This desperation to see him defeated was a key element in why so many of us were so fascinated by Tyson. He bought his way into the club by exploiting that fear, eschewing the flamboyant antics of an Ali in favour of a grim, silent stare across the ring at his opponent. Tyson's trainer Cus D'Amato schooled him in the exploitation of fear, both his own and that of his opponent, and during that first incredible run of pro fights, you can see that fear in the eyes of his opponents as, having been sent to the canvas by one of Tyson's devastating strikes, they find themselves having to decide whether or not to get back up and risk taking more or stay down for the count.
But Tyson's fears went deeper than just those he confessed to feeling about his opponents pre-fight: prior to his discovery and training by D'Amato the softly-spoken Tyson had been a target for bullies, and had to fight to defend himself on the streets long before he ever did professionally. To some degree those early fears never left him, and the fame boxing brought him added a new one: the fear of what would happen when he was no longer the unstoppable force, when the audiences who clamoured to see him - many of whom, he knew, were hoping to bear witness to his downfall - would finally see someone club him to the canvas, and watch him fail to find his feet before the referee called ten.
That those fears lay at the root of the ugly behaviour Tyson exhibited during his glory years does not absolve him for that behaviour. He indulged in drugs so heavily that he had to wear a prosthetic to pass piss tests, he brawled with other fighters in the street, and abused his first wife, Robin Givens. And in 1992, with his star fading after the loss to Douglas, he was convicted of the rape of beauty pageant contestant Desiree Washington, and sentenced to six years in prison (of which he served less than three). However much sympathy we might extend Tyson for his troubles, and however much we might praise the humbler, more reflective man he has become in recent years, that rape conviction ought to serve as the terminus.

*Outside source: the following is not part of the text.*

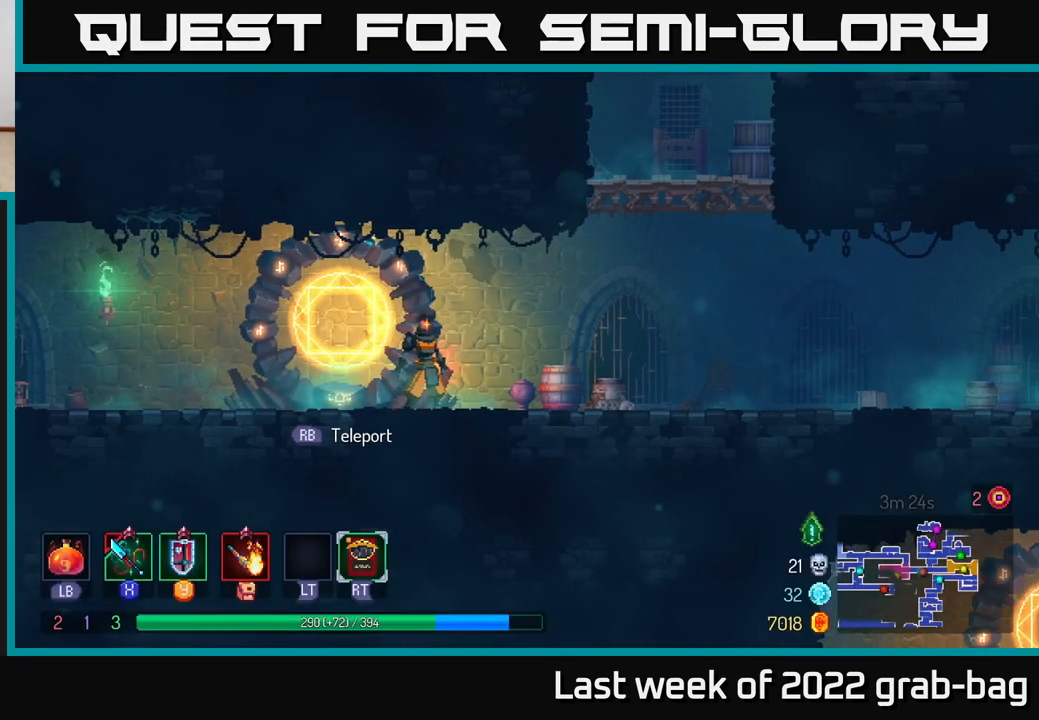
{"buttons": [], "left_stick": "right", "right_stick": "center", "events": [[167, "left_stick", "right"]]}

(That it did not at the time, like the title of Bellows' painting, says more about the ugliness of boxing than it does about that sport's capacity for redemption. Tyson could still fight, could still draw crowds and buys on pay-per-view, and so he was once more declared a member of the club, a privilege which would only seriously start to be rescinded after he was disqualified for biting Evander Holyfield's ears in their second fight. Even then, some venues were still willing to give Tyson a chance, and it would only be after a run of four losses and his refusal to leave his corner for the seventh round of his fight against Kevin McBride that he would find his name definitively crossed out of the rolls. Or so it seemed.)

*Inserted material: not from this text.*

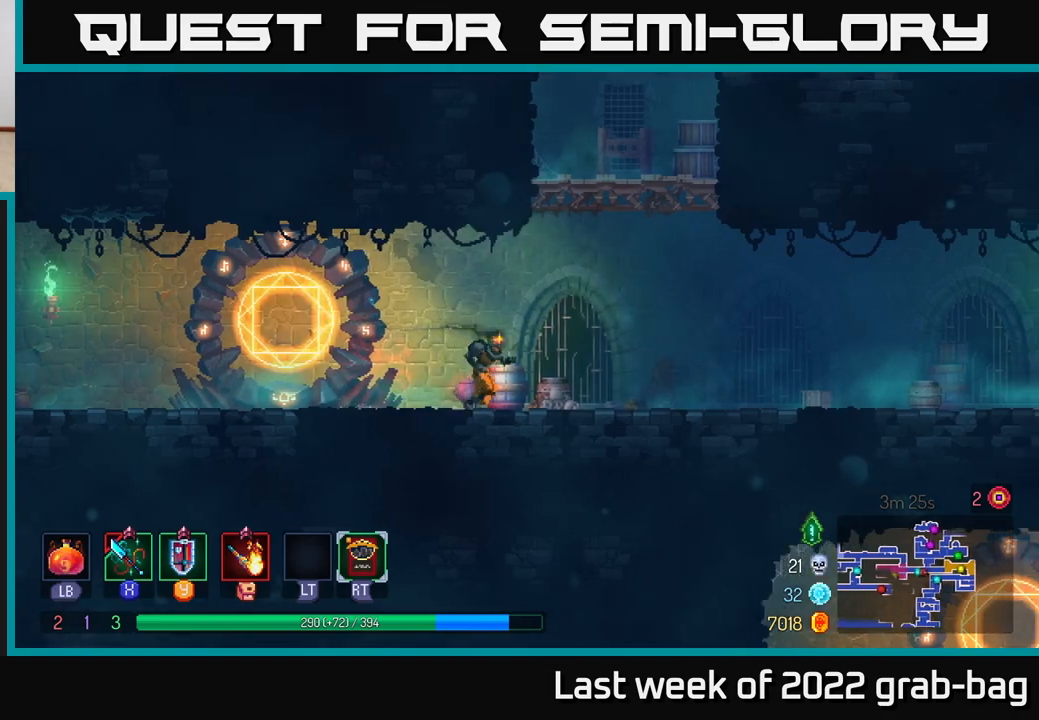
{"buttons": [], "left_stick": "right", "right_stick": "center", "events": []}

So why, then, when I contemplate the recent spectacle of Tyson's bout with Jake Paul, do I find myself feeling sorry for him? Well, despite having just written six paragraphs about the man, I don't really even like Tyson all that much. It's just that, in the great tradition of the antihero, I simply despise Jake Paul much, much more.
Why do I hate Paul more than a convicted rapist? Well, for one thing, the only difference between Paul and Tyson on that score may be the word
convicted. Paul has already been
accused of sexual assault by
two different women, and given his praise for confirmed rapist and wife-beater Donald Trump, who Paul has described, in a statement which shows what a sickening orgy of idolatry American evangelicalism has become, as one of 'God's angels' and a 'saviour of the world', I'd say it's a safe bet there will be more. Plus, Paul's father Greg is a huge transphobe, and in my experience there's no stronger predictor of someone being an absolute danger than opposition to trans rights. Despite his nickname of 'The Problem Child', it's fairly clear from everything Greg says about his offspring that Jake is very much a daddy's boy, and hence no fan of bodily autonomy. Hell, let's face it: the man just engaged in an act of elder abuse that was livestreamed on Netflix. That doesn't inspire much confidence in what he gets up to behind closed doors.
But Paul's romp with Tyson disgusts me not just because Paul is a horrible person, a man who cultivates the tattooed and bearded look of the
racist freaks who move cocaine out of Fort Bragg, but because Paul's seeking this fight is, in its own way, an application for club membership. Despite a pro career which has consisted largely of fights with other YouTube celebrities and washed up MMA fighters, Paul desperately wants to be considered a legitimate fighter, and has used the once-feared Tyson as a prop for his narcissism. It doesn't matter that nobody who actually gives a damn about boxing was convinced by the spectacle of him winning on points against a 58-year-old man; it doesn't matter that the women's match on the undercard, between Katie Taylor and Amanda Serrano, is being lauded by real fans as the true main event of the evening: it doesn't matter that saying it in 2024 doesn't mean anything like the same thing it meant in 1989, Jake Paul can say he beat Mike Tyson and to him, that's all that matters. He and Iron Mike are now, according to the record books, both members of this club.
But Jake Paul, the son of a wealthy realtor who grew up in a neighbourhood of suburban mcmansions where, in the words of one of his fellow YouTubers
'all you have to worry about...is how mean the chihuahuas are', was already a member anyway. Where Tyson's father walked out on him and his mother before he could even walk, Daddy Greg supported his little boy's bid for vacuous fame every step of the way. For Tyson, boxing was a lifeline that saved him from the streets and, in all probability, an early grave; for Paul, it's a new revenue stream, a chance to diversify his brand, and, perhaps most importantly of all, a way to feel more like a man.
And in pursuit of that feeling, Paul tempted Tyson not just with money, but the chance to add another professional match to his record. Like the stuffed shirts at Sharkey's, he held out the opportunity to bathe in the spotlight to a man who held none of the advantages that he grew up with, for his own sordid gratification. I was going to end this essay by comparing Paul to one of the most visible figures in the crowd in Bellows' painting, the grotesque, inanely grinning man who seems enraptured by the battle going on before him, but I realised this would be unfair - unfair, that is, to the man in the picture who, whatever else, at least has the decency to be enjoying the combat vicariously. No, there is a better figure with which to compare Mr Paul.
Jake Paul grew up in a mansion, doted on by a parent who facilitated his introduction to the wider world. At some point in his life, Paul discovered combat sports and was enraptured by the sight of men in battle. And he now uses his fortune to pay some of those men to go a few rounds with him, because it makes him feel strong and tough and good about himself, and increases his level of testosterone.
Jake Paul is neither of the men in the ring in
Both Members of This Club. He isn't even one of the men in the crowd. Jake Paul is
John du Pont.
But then, even that comparison is unfair, really. After all, du Pont didn't need us to watch.